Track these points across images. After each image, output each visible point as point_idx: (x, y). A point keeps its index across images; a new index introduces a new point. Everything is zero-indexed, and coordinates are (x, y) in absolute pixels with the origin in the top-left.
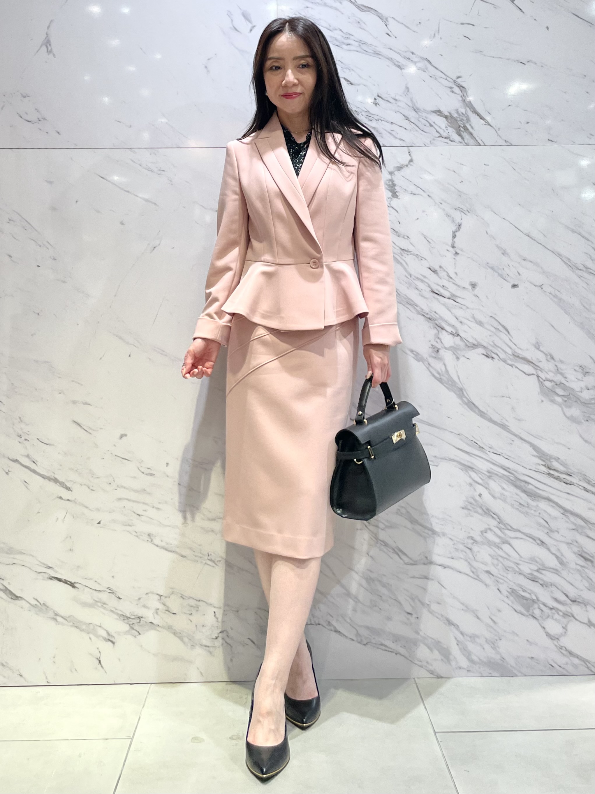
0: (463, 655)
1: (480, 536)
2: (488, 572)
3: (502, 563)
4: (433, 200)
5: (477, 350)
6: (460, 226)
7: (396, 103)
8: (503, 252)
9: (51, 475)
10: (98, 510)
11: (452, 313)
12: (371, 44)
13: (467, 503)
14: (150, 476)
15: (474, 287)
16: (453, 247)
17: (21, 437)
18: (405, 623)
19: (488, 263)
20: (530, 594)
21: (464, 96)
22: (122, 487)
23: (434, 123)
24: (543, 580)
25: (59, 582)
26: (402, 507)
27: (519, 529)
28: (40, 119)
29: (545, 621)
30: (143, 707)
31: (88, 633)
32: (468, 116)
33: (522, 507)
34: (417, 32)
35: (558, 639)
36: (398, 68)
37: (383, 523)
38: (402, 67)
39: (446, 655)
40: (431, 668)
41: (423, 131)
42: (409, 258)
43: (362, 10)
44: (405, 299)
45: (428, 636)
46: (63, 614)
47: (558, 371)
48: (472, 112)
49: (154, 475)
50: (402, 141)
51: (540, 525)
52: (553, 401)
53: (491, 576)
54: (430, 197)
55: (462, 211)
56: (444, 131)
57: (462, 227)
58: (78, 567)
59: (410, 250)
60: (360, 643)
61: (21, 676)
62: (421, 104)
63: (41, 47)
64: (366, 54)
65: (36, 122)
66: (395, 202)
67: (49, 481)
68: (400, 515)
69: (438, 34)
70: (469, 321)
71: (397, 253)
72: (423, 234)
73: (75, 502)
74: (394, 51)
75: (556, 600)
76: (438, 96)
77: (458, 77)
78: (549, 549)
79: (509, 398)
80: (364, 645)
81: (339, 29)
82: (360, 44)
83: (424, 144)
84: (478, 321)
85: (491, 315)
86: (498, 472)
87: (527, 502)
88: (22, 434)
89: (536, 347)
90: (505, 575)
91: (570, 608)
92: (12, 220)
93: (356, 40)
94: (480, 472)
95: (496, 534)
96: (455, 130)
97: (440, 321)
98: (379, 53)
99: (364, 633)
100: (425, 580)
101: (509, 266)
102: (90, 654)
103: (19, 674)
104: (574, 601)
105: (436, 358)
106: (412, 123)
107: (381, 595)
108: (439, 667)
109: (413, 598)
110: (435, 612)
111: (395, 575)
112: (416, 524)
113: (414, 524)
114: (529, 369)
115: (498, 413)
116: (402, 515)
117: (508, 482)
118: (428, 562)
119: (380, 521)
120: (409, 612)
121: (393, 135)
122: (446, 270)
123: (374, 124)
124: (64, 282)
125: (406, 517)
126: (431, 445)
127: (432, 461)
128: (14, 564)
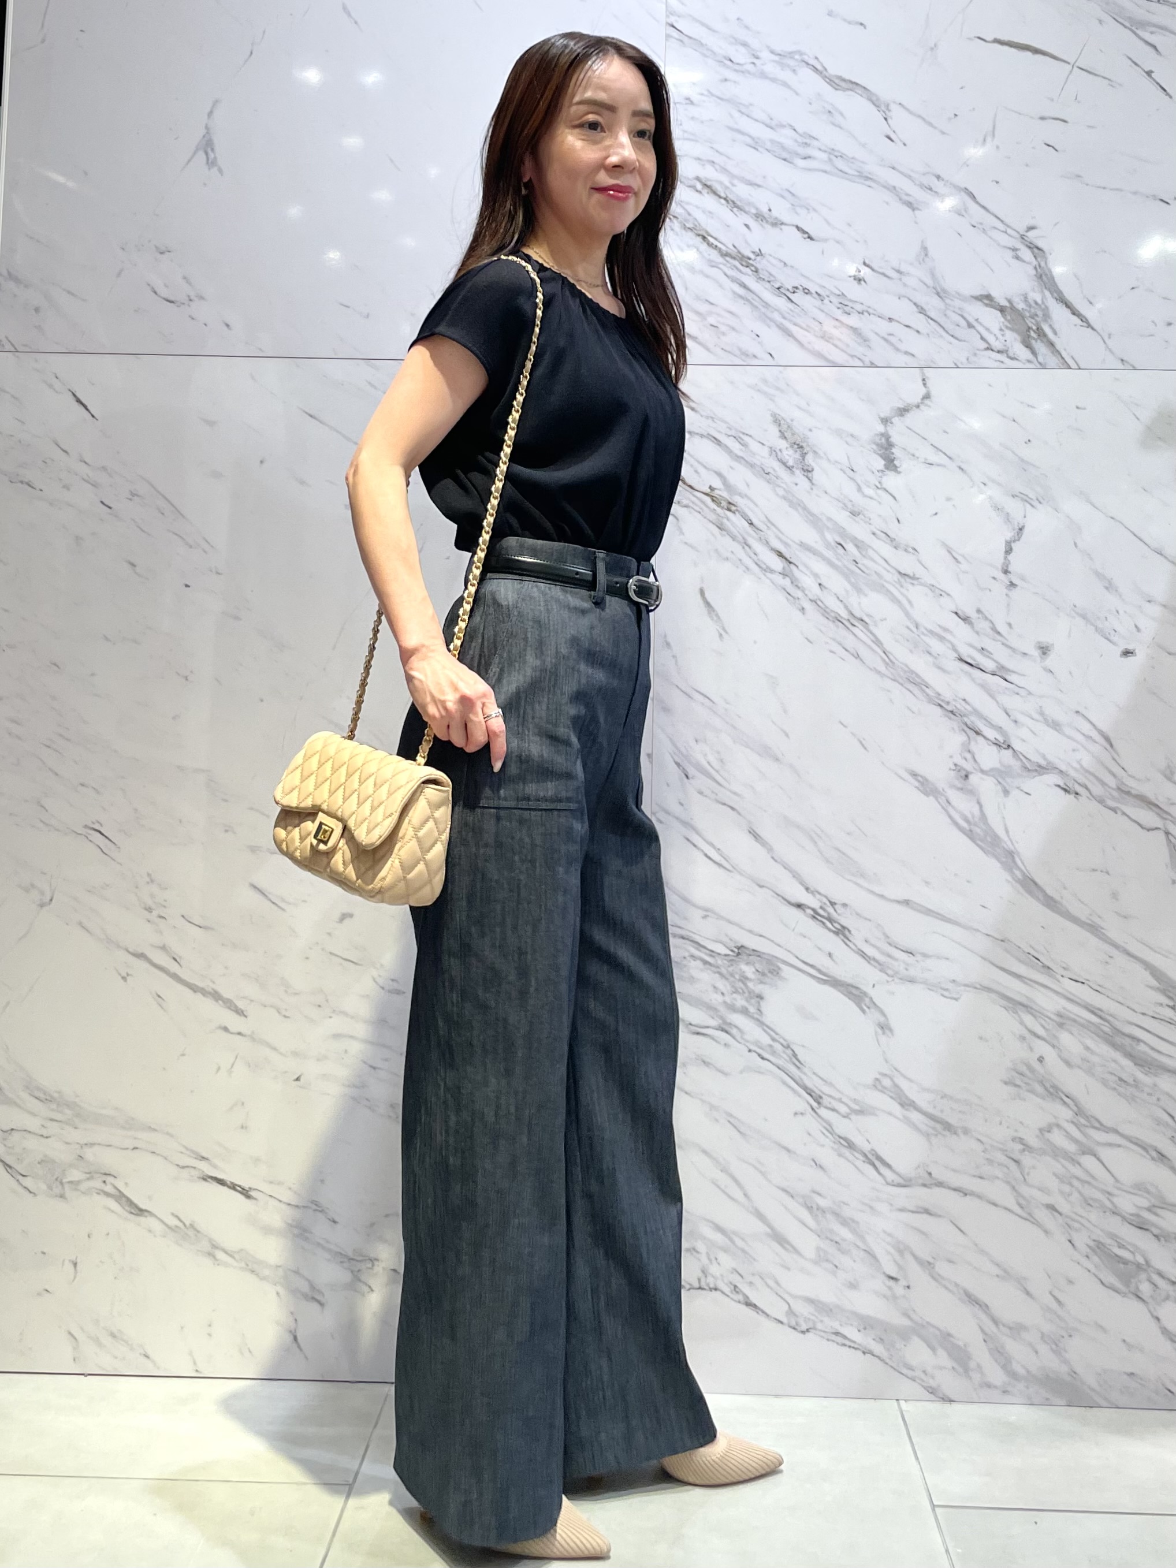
0: (996, 1361)
1: (1037, 1136)
2: (1051, 1208)
3: (1076, 1189)
4: (968, 476)
5: (1045, 777)
6: (1021, 529)
7: (900, 279)
8: (1107, 585)
9: (208, 986)
10: (295, 1054)
11: (997, 702)
12: (853, 158)
13: (1014, 1074)
14: (395, 994)
15: (1044, 653)
16: (1006, 572)
17: (151, 912)
18: (885, 1296)
19: (1075, 606)
20: (1130, 1251)
21: (1040, 266)
22: (342, 1013)
23: (977, 320)
24: (1160, 1228)
25: (220, 1187)
26: (885, 1075)
27: (1116, 1127)
28: (192, 298)
29: (1159, 1304)
30: (375, 1426)
31: (274, 1284)
32: (1047, 308)
33: (1124, 1085)
34: (948, 134)
36: (907, 208)
37: (846, 1105)
38: (915, 206)
39: (961, 1358)
40: (932, 1383)
41: (952, 336)
42: (915, 593)
43: (838, 87)
44: (905, 672)
45: (928, 1323)
46: (226, 1246)
48: (1057, 300)
50: (908, 360)
51: (1159, 1122)
53: (1056, 1214)
54: (962, 470)
55: (1026, 501)
56: (997, 339)
57: (1026, 531)
58: (257, 1160)
59: (917, 576)
60: (794, 1329)
61: (147, 1356)
62: (951, 282)
63: (195, 153)
64: (843, 178)
65: (183, 304)
66: (891, 480)
67: (204, 995)
68: (882, 1091)
69: (993, 140)
70: (1033, 719)
71: (891, 581)
72: (944, 544)
73: (252, 1038)
74: (901, 173)
76: (988, 266)
77: (1031, 228)
79: (1108, 873)
80: (803, 1332)
81: (791, 126)
82: (832, 157)
83: (956, 364)
84: (1050, 721)
85: (1079, 709)
86: (1078, 1016)
87: (1134, 1077)
88: (153, 906)
89: (1166, 776)
90: (1084, 1214)
92: (138, 496)
93: (823, 148)
94: (1043, 1014)
95: (1068, 1135)
96: (1019, 335)
97: (973, 718)
98: (870, 176)
99: (803, 1310)
100: (925, 1216)
101: (1118, 612)
102: (277, 1323)
103: (142, 1351)
105: (962, 789)
106: (932, 319)
107: (837, 1239)
108: (949, 1382)
109: (902, 1249)
110: (943, 1278)
111: (866, 1204)
112: (912, 1109)
113: (907, 1110)
114: (1149, 817)
115: (1082, 903)
116: (883, 1090)
117: (1098, 1036)
118: (933, 1182)
119: (840, 1100)
120: (893, 1275)
121: (891, 344)
122: (989, 617)
123: (853, 320)
124: (237, 618)
125: (891, 1094)
126: (947, 959)
127: (946, 990)
128: (135, 1148)
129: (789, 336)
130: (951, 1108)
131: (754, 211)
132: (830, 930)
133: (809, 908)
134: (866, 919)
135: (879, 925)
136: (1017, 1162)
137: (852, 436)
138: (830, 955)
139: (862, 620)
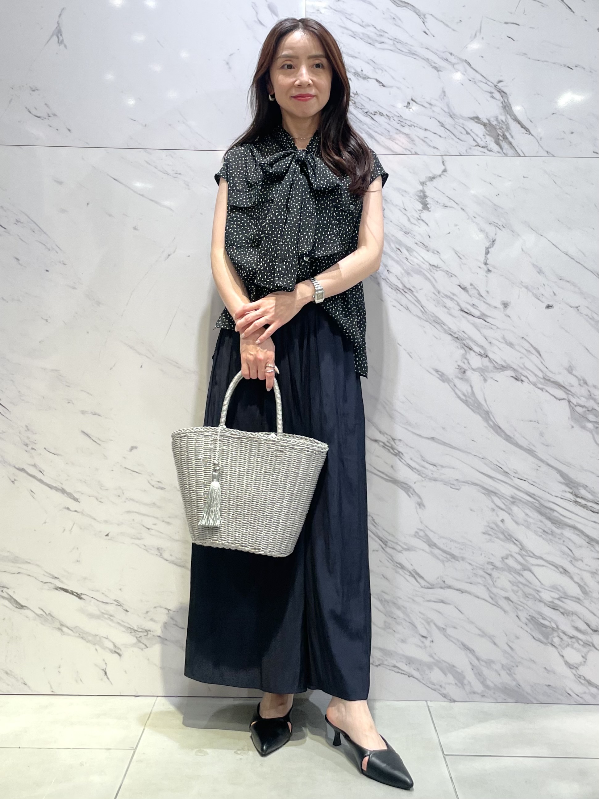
0: (478, 680)
1: (501, 561)
2: (507, 599)
3: (521, 589)
4: (467, 213)
5: (505, 372)
6: (494, 241)
7: (431, 108)
8: (539, 271)
9: (59, 486)
10: (106, 522)
11: (481, 333)
12: (406, 43)
13: (489, 529)
14: (160, 491)
15: (505, 307)
16: (486, 264)
17: (28, 446)
18: (420, 647)
19: (522, 282)
20: (550, 622)
21: (504, 102)
22: (131, 499)
23: (471, 130)
24: (564, 609)
25: (66, 593)
26: (421, 530)
27: (542, 556)
28: (50, 114)
29: (564, 649)
30: (148, 719)
31: (95, 645)
32: (508, 124)
33: (546, 534)
34: (457, 31)
35: (577, 668)
36: (435, 70)
37: (400, 546)
38: (439, 69)
39: (460, 678)
40: (444, 692)
41: (458, 139)
42: (439, 275)
43: (398, 5)
44: (432, 317)
45: (443, 660)
46: (68, 625)
47: (590, 396)
48: (513, 119)
49: (165, 489)
50: (436, 150)
51: (564, 553)
52: (584, 428)
53: (510, 603)
54: (463, 210)
55: (497, 226)
56: (482, 140)
57: (496, 242)
58: (85, 578)
59: (439, 266)
61: (25, 684)
62: (458, 110)
63: (52, 36)
64: (401, 54)
65: (46, 118)
66: (425, 215)
67: (56, 491)
68: (418, 538)
69: (480, 34)
70: (500, 342)
71: (426, 269)
72: (453, 249)
73: (82, 513)
74: (432, 52)
75: (577, 629)
76: (477, 101)
77: (500, 82)
78: (571, 578)
79: (538, 423)
80: (377, 666)
81: (373, 25)
82: (395, 42)
83: (460, 154)
84: (509, 342)
85: (524, 336)
86: (522, 498)
87: (552, 530)
88: (29, 443)
89: (568, 371)
90: (525, 602)
91: (591, 637)
92: (20, 222)
93: (391, 38)
94: (504, 497)
95: (516, 560)
96: (494, 138)
97: (468, 341)
98: (414, 52)
99: (377, 654)
100: (442, 604)
101: (544, 285)
102: (96, 665)
103: (23, 682)
104: (595, 631)
105: (462, 379)
106: (447, 130)
107: (396, 618)
108: (453, 691)
109: (429, 621)
110: (451, 636)
111: (409, 598)
112: (434, 547)
113: (432, 548)
114: (560, 393)
115: (525, 438)
116: (420, 538)
117: (532, 508)
118: (445, 586)
119: (397, 543)
120: (424, 635)
121: (426, 143)
122: (477, 288)
123: (406, 130)
124: (74, 288)
125: (425, 540)
126: (454, 468)
127: (453, 484)
128: (19, 573)
129: (372, 138)
130: (455, 547)
131: (353, 71)
132: (392, 453)
133: (381, 442)
134: (411, 447)
135: (418, 450)
136: (490, 575)
137: (405, 191)
138: (392, 467)
139: (410, 289)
----------------
Required work
The answer is the run of lines above from the line containing "5: (477, 350)" through the line containing "25: (59, 582)", copied exactly and alone.

Response to this task
5: (477, 350)
6: (460, 226)
7: (396, 103)
8: (503, 252)
9: (51, 475)
10: (98, 510)
11: (452, 313)
12: (371, 44)
13: (467, 503)
14: (150, 476)
15: (474, 287)
16: (453, 247)
17: (21, 437)
18: (405, 623)
19: (488, 263)
20: (530, 594)
21: (464, 96)
22: (122, 487)
23: (434, 123)
24: (543, 580)
25: (59, 582)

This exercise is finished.